JAMES CITY COUNTY, Va. (WFXR) — Do you believe in sea monsters?
Some people do, and they hunt for them in the James River in Virginia.
Ok, so they’re not really monsters, but they are giants. We’re talking about blue catfish — a species known for growing huge — with some specimens measuring more than five feet long and weighing in at more than 100 pounds.
The tidal portion of the James River is prime blue catfish habitat and is considered the top trophy blue cat fishery in the country. The big fish love the current and the abundant forage.
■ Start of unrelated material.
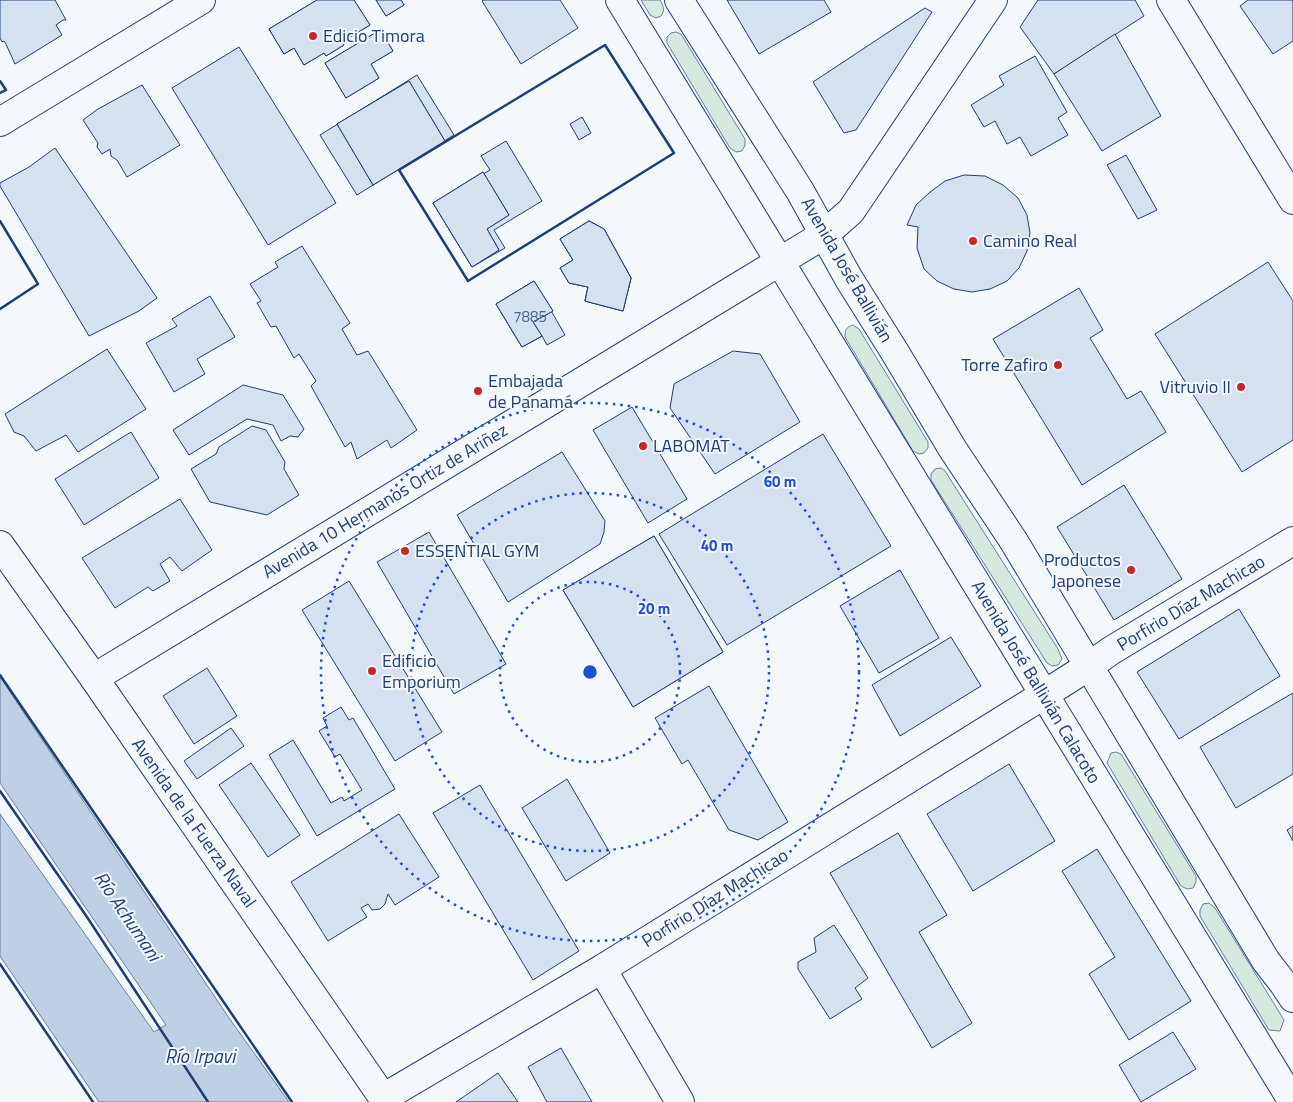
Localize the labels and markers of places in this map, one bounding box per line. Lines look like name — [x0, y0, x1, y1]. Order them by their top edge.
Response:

While they eat practically anything, what they really want is gizzard shad and the James is full of them.
“You find the food, you’re going to find the fish,” said veteran blue catfish guide Adam Cook as he explained how he tracks and catches trophy fish.
Cook, who runs Nautical Pride Sport Fishing, fishes the James almost every day.
“These big trophy fish, they didn’t get big overnight. They’re smart and they have a very selective diet,” said Cook.
Making the correct presentation can be the difference between catching giants or just taking a boat ride. Baits have to be cut to match the size of the forage the fish are feeding on that day, and they have to be presented at just the right depth. Blue cats feed throughout the water column, so finding active fish means fishing at various depths and being flexible in your approach.
“They’re pretty elusive, they can be hard to catch,” said veteran tournament angler Leonard Trout. “But, my god, they are fun to catch, for sure.”
A 50-pound fish is routine on the James and 70- and 80-pound fish are often in the mix. While fishing from a boat is optimal, many large blue cats are taken by shore anglers fishing from public access points. There are several from Richmond to the tidewater.
Trout, who owns Honey Hole Bait and Tackle in Blue Ridge, has been fishing for catfish for decades and says there is no other fishery like the James.
“It’s rare. It’s good for big fish and it’s good for numbers of fish,” said Trout.
That is a sentiment echoed by Cook.
“They were originally stocked in the 70s from the Mississippi River, but with the amount of forage, the water quality that we have here, they just exploded, now I mean it’s a total world-class fishery,” said Cook. “I mean there isn’t a place in the country that has the quality and the quantity that we have in this river, right here. If you want to catch big blue catfish, this is the best place in the country to do it.”